Authors: Haodi Zhang, Zhichao Zeng, Keting Lu, Kaishun Wu, Shiqi Zhang11667-11675

AAAI 2022 | Conference PDF | Archive PDF | Plain Text | LLM Run Details

Reproducibility Variable Result LLM Response
Research Type Experimental We have extensively conducted experiments using a realistic dialog platform Py Dial (Ultes et al. 2017). Compared with baselines from the literature and ablations of our own approach, we observe significant improvements in dialog learning efficiency and policy quality.
Researcher Affiliation Collaboration Haodi Zhang1, Zhichao Zeng1, Keting Lu2, Kaishun Wu1, Shiqi Zhang3 1 Computer Science and Software Engineering, Shenzhen University 2 Baidu, Inc. 3 Computer Science, SUNY Binghamton
Pseudocode Yes Algorithm 1: Dialog policy learning by reasoning with contextual knowledge
Open Source Code Yes More details are available in the supplementary appendix and code1. 1https://github.com/ResearchGroupHdZhang/DPLAAAI22
Open Datasets No In the experiments, we use a revised version of a hotel booking domain in Py Dial (Casanueva et al. 2017), where the main slots, i.e., internal factors, are the same with I in the previous section. Besides the revised evaluation criteria, we also modified the database to evaluate the reasoning capabilities of our developed approach. We enlarged the original database, so that the user goals would not be frequently rejected due to the lack of diverse data entities. More details are available in the supplementary appendix and code1. (The paper mentions a modified database and 'historical data' for MLN without providing explicit access for these specific datasets. While PyDial is cited, the *modified* dataset used is not directly made available or linked.)

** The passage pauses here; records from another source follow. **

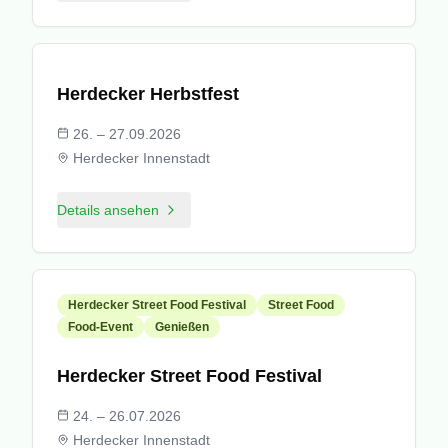
© Kirsten Deggim
Herdecker Herbstfest
26. – 27.09.2026
Herdecker Innenstadt
Details ansehen
Herdecker Street Food Festival
Street Food
Food-Event
Genießen
Herdecker Street Food Festival
24. – 26.07.2026
Herdecker Innenstadt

Dataset Splits No The environment parameters are selected via a validation set. In each run, we use 40 batches and each of them contains 100 dialogs. After training with each batch, the policy is evaluated using 100 dialogs. (While a validation set is mentioned, its specific size or proportion within the dataset splits is not provided.)

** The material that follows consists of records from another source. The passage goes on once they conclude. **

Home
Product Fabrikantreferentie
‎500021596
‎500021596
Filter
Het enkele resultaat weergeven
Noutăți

Hardware Specification No No specific hardware details (e.g., CPU, GPU models, memory, or cloud instances) are mentioned in the paper regarding the experimental setup.
Software Dependencies No In the experiment, we used a revised version of a hotel booking domain in Py Dial (Casanueva et al. 2017)... For internal knowledge, we utilize Alchemy (Kok et al. 2005) to train a MLN... For external knowledge, we use Clingo (Gebser et al. 2014) to ground and solve our ASP logic programs. (No specific version numbers are provided for PyDial, Alchemy, Clingo, or any other software dependencies.)
Experiment Setup No In the experiment, we used several popular dialog strategy algorithms as baselines, including A2C (Fatemi et al. 2016), DQN, ACER (Weisz et al. 2018) and BBQN (Lipton et al. 2018). The environment parameters are selected via a validation set. In each run, we use 40 batches and each of them contains 100 dialogs. After training with each batch, the policy is evaluated using 100 dialogs. (Specific hyperparameter values like learning rate, optimizer settings, or epoch counts for the DRL models are not provided.)